Subpsoromic acid is a depsidone with the molecular formula C_{17}H_{12}O_{8} that was originally isolated from the lichen species Ocellularia praestans. It belongs to a small subclass of depsidones that combine a β-orcinol A-ring with an orcinol B-ring; few other natural products share that architectural motif.

==Natural occurrence and isolation==

The compound was discovered during a thin-layer chromatographic survey of O. praestans thalli collected on tree bark in Brazil's coastal Restinga forest . Soxhlet extraction of 0.39 g of dried material with anhydrous diethyl ether, followed by preparative-layer chromatography, yielded 2.4 mg of pure subpsoromic acid—about 0.6 % of the dry thallus mass. The product formed colourless crystals that decomposed above 350 °C, and its homogeneity was confirmed by high-performance liquid chromatography and proton nuclear magnetic resonance. The compound has since been reported as a minor metabolite in Herpothallon rubroechinatum and in Acanthothecis verrucosa.

==Structure and chemical properties==

High-resolution mass spectrometry established the molecular formula and showed that subpsoromic acid contains one fewer methylene unit than the better-known psoromic acid.

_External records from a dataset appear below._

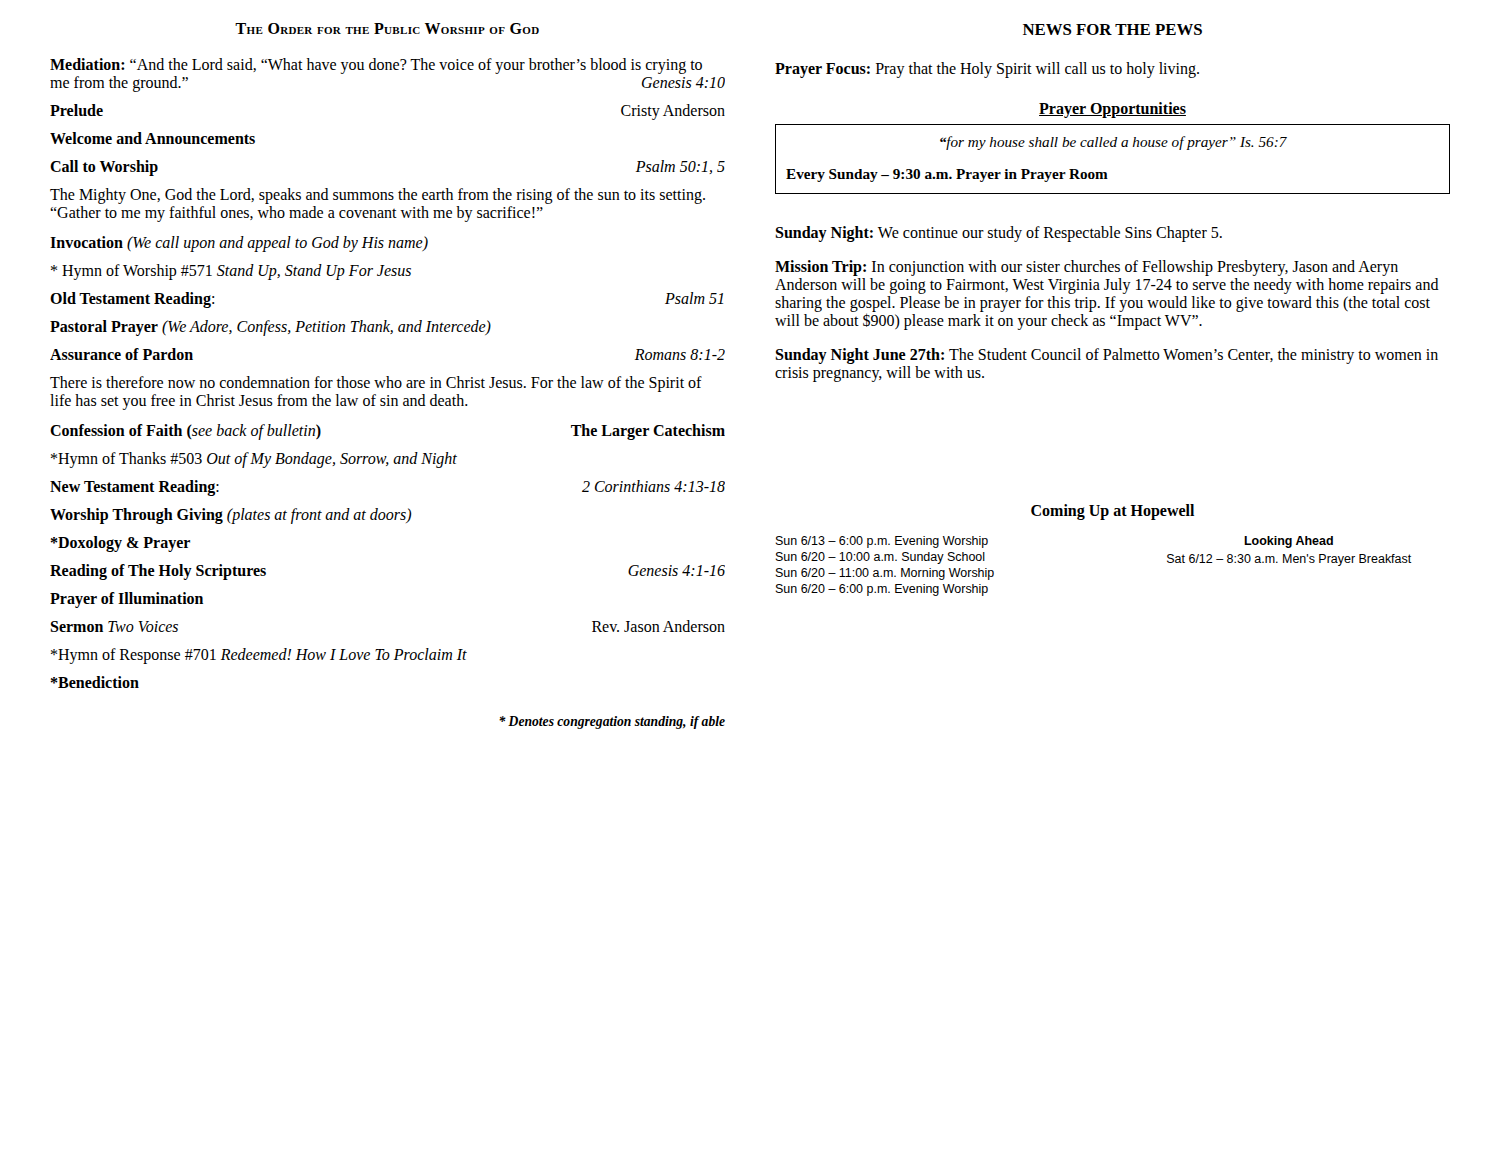The Order for the Public Worship of God
Mediation: “And the Lord said, “What have you done? The voice of your brother’s blood is crying to me from the ground.” Genesis 4:10
Prelude Cristy Anderson
Welcome and Announcements
Call to Worship Psalm 50:1, 5
The Mighty One, God the Lord, speaks and summons the earth from the rising of the sun to its setting. “Gather to me my faithful ones, who made a covenant with me by sacrifice!”
Invocation (We call upon and appeal to God by His name)
* Hymn of Worship #571 Stand Up, Stand Up For Jesus
Old Testament Reading: Psalm 51
Pastoral Prayer (We Adore, Confess, Petition Thank, and Intercede)
Assurance of Pardon Romans 8:1-2
There is therefore now no condemnation for those who are in Christ Jesus. For the law of the Spirit of life has set you free in Christ Jesus from the law of sin and death.
Confession of Faith (see back of bulletin) The Larger Catechism
*Hymn of Thanks #503 Out of My Bondage, Sorrow, and Night
New Testament Reading: 2 Corinthians 4:13-18
Worship Through Giving (plates at front and at doors)
*Doxology & Prayer
Reading of The Holy Scriptures Genesis 4:1-16
Prayer of Illumination
Sermon Two Voices Rev. Jason Anderson
*Hymn of Response #701 Redeemed! How I Love To Proclaim It
*Benediction
* Denotes congregation standing, if able
NEWS FOR THE PEWS
Prayer Focus: Pray that the Holy Spirit will call us to holy living.
Prayer Opportunities
“for my house shall be called a house of prayer” Is. 56:7
Every Sunday – 9:30 a.m. Prayer in Prayer Room
Sunday Night: We continue our study of Respectable Sins Chapter 5.
Mission Trip: In conjunction with our sister churches of Fellowship Presbytery, Jason and Aeryn Anderson will be going to Fairmont, West Virginia July 17-24 to serve the needy with home repairs and sharing the gospel. Please be in prayer for this trip. If you would like to give toward this (the total cost will be about $900) please mark it on your check as “Impact WV”.
Sunday Night June 27th: The Student Council of Palmetto Women’s Center, the ministry to women in crisis pregnancy, will be with us.
Coming Up at Hopewell
Sun 6/13 – 6:00 p.m. Evening Worship
Sun 6/20 – 10:00 a.m. Sunday School
Sun 6/20 – 11:00 a.m. Morning Worship
Sun 6/20 – 6:00 p.m. Evening Worship
Looking Ahead
Sat 6/12 – 8:30 a.m. Men's Prayer Breakfast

One- and two-dimensional NMR spectra revealed a single carbon-bound methyl group (δ 2.54 ppm), one methoxy group (δ 3.83 ppm), two meta-coupled aromatic protons, an aldehydic proton (δ 10.56 ppm), and a strongly chelated phenolic hydroxyl (δ 12.36 ppm). These data, together with diagnostic mass spectral fragments at m/z 179 and 177 arising from the A-ring, support the structure 4-formyl-3-hydroxy-8-methoxy-1-methyl-11-oxo-11H-dibenzo[b,e][1,4]dioxepin-6-carboxylic acid. The compound's thin-layer chromatography Rf values (0.34–0.38 in standard solvent systems) and HPLC retention index (RI 14; RT ≈ 21.6 min) further permit routine analytical identification.